### TO DO
Count every line below that contains "linecap", then give that count and nothing else.
#### INFORMATION SHOWN ####
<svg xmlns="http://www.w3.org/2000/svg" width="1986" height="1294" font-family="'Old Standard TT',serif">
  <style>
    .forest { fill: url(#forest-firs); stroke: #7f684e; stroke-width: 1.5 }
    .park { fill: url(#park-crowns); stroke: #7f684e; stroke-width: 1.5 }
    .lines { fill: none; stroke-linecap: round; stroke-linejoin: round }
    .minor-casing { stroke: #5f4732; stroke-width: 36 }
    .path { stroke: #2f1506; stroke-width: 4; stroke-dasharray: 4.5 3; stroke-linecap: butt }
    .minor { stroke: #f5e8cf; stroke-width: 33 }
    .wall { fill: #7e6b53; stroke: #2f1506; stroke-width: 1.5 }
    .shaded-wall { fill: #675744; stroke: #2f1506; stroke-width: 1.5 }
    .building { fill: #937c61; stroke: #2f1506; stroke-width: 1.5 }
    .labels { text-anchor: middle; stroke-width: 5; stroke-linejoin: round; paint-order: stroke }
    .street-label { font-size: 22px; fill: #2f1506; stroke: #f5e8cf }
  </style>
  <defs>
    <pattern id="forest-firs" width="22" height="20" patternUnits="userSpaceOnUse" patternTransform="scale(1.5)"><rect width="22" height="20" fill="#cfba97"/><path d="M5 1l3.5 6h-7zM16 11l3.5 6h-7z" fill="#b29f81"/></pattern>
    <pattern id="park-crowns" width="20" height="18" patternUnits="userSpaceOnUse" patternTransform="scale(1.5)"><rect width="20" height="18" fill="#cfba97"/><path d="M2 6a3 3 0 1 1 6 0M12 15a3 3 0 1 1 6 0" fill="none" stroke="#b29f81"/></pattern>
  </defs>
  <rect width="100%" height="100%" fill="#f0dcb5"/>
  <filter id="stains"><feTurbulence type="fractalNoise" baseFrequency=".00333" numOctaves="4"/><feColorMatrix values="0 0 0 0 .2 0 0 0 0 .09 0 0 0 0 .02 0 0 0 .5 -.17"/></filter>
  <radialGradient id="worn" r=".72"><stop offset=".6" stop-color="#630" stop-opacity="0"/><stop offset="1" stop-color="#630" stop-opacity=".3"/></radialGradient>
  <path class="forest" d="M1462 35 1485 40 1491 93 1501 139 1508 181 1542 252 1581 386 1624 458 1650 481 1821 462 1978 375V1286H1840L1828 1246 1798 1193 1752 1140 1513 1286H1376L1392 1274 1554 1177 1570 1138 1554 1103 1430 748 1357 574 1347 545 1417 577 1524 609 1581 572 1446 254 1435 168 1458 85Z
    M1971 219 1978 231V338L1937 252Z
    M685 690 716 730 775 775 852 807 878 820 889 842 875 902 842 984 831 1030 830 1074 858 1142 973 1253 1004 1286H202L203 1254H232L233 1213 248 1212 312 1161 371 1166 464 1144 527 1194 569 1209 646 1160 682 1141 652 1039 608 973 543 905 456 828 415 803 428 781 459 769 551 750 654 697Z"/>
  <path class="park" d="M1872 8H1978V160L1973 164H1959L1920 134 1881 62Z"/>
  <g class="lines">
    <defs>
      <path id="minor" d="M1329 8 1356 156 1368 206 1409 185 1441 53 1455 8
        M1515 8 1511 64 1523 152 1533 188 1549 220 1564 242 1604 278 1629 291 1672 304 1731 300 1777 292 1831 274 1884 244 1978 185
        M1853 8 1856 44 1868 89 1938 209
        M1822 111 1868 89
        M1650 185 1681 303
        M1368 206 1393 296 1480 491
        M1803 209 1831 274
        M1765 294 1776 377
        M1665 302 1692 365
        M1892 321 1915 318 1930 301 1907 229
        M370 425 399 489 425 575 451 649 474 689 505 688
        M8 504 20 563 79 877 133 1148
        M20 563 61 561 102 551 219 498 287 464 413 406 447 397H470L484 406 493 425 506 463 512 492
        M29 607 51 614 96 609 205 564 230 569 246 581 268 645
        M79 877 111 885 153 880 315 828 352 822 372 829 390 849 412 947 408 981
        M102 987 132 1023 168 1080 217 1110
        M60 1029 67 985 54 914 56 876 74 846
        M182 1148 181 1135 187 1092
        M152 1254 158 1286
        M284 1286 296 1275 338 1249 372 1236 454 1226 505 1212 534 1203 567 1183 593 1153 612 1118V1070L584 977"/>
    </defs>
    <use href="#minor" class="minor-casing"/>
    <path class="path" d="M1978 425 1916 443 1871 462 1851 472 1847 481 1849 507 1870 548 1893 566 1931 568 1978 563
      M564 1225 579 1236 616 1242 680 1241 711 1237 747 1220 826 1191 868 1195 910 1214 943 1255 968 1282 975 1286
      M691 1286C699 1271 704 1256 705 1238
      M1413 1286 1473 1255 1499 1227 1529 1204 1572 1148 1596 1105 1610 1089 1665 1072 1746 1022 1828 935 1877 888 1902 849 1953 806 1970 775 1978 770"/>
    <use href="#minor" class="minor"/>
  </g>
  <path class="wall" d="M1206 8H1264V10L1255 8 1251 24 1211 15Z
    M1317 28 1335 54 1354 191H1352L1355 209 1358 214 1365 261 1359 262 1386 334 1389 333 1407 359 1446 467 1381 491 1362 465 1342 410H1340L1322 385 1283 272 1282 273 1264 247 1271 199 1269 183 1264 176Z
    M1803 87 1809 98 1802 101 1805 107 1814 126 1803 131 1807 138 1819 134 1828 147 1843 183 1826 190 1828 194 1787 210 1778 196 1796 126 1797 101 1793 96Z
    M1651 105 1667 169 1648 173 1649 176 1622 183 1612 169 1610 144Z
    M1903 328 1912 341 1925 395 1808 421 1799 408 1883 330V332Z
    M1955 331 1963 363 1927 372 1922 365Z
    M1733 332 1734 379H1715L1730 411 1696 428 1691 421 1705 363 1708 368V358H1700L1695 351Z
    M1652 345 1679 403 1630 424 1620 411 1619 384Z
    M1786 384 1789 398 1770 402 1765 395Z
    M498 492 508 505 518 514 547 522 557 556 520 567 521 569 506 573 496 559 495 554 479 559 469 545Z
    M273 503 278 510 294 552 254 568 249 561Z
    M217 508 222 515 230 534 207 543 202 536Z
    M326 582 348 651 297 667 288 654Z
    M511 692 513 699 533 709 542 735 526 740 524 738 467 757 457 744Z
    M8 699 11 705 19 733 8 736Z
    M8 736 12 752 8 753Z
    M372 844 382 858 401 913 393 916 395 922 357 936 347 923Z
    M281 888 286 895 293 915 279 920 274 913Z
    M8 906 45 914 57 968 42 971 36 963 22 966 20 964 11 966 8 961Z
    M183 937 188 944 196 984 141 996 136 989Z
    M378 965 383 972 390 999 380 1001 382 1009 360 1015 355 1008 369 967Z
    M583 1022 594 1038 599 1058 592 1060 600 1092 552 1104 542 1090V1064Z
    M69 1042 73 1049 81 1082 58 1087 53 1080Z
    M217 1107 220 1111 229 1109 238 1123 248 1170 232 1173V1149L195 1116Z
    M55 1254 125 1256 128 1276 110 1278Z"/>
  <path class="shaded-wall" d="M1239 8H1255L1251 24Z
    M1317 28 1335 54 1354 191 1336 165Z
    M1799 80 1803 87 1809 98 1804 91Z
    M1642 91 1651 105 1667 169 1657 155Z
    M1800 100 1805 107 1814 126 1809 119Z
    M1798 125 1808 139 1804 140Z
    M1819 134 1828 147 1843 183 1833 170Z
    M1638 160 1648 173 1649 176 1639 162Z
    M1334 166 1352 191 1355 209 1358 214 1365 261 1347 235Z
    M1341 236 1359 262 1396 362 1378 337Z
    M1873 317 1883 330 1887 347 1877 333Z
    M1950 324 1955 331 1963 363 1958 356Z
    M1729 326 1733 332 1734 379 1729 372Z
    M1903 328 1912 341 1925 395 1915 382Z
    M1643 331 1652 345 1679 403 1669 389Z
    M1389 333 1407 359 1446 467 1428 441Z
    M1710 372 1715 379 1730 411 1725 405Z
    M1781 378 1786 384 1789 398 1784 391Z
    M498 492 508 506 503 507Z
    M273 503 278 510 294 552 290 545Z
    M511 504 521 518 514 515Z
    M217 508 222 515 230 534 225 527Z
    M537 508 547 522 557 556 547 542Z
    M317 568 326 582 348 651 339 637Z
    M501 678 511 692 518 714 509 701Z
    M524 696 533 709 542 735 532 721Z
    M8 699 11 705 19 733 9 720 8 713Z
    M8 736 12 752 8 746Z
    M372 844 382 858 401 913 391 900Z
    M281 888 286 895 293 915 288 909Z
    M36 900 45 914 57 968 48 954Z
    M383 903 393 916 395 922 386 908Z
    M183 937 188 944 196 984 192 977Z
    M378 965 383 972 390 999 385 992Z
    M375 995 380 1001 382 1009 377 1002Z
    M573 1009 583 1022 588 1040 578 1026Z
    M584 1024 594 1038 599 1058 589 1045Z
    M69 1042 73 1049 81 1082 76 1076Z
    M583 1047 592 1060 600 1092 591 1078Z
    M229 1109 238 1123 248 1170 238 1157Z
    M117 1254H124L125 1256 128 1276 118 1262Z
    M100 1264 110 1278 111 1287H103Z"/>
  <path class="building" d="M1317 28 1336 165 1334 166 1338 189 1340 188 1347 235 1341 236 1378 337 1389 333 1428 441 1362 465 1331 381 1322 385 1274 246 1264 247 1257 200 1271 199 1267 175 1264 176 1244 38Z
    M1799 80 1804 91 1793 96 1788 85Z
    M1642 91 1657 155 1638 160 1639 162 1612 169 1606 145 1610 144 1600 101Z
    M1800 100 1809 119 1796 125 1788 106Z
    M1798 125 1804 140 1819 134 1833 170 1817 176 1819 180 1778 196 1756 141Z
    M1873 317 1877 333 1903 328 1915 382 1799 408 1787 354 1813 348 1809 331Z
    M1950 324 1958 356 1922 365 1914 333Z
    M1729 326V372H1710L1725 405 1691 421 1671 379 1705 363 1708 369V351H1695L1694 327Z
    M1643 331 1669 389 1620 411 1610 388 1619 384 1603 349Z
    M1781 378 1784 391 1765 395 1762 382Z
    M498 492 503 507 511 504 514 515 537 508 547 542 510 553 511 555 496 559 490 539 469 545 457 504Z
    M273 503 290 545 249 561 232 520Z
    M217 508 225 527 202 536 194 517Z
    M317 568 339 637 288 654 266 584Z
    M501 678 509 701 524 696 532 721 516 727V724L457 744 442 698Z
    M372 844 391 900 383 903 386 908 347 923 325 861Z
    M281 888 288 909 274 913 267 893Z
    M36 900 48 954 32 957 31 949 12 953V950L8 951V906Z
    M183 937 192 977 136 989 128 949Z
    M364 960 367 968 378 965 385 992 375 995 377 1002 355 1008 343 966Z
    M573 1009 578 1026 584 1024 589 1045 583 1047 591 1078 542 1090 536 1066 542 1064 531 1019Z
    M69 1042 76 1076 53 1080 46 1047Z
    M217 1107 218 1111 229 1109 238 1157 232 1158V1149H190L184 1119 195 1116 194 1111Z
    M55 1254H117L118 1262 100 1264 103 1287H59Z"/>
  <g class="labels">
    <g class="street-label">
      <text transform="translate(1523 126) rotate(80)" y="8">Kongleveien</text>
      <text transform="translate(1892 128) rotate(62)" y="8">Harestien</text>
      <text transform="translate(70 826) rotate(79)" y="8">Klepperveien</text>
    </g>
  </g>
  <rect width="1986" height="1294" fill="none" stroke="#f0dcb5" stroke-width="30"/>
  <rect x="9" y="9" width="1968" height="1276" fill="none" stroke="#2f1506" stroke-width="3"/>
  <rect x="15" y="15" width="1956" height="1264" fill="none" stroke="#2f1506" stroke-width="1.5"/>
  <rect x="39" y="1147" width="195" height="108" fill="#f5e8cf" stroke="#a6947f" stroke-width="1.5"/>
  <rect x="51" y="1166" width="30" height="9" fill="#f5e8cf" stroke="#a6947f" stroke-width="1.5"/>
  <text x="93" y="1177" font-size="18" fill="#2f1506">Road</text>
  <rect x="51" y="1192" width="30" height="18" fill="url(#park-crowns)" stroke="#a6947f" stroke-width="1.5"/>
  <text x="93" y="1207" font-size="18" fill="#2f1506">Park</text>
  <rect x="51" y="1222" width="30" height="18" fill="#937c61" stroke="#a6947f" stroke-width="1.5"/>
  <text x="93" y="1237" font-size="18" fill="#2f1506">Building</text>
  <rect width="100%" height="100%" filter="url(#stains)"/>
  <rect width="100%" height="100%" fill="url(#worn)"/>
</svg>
####
### YOUR SOLUTION
2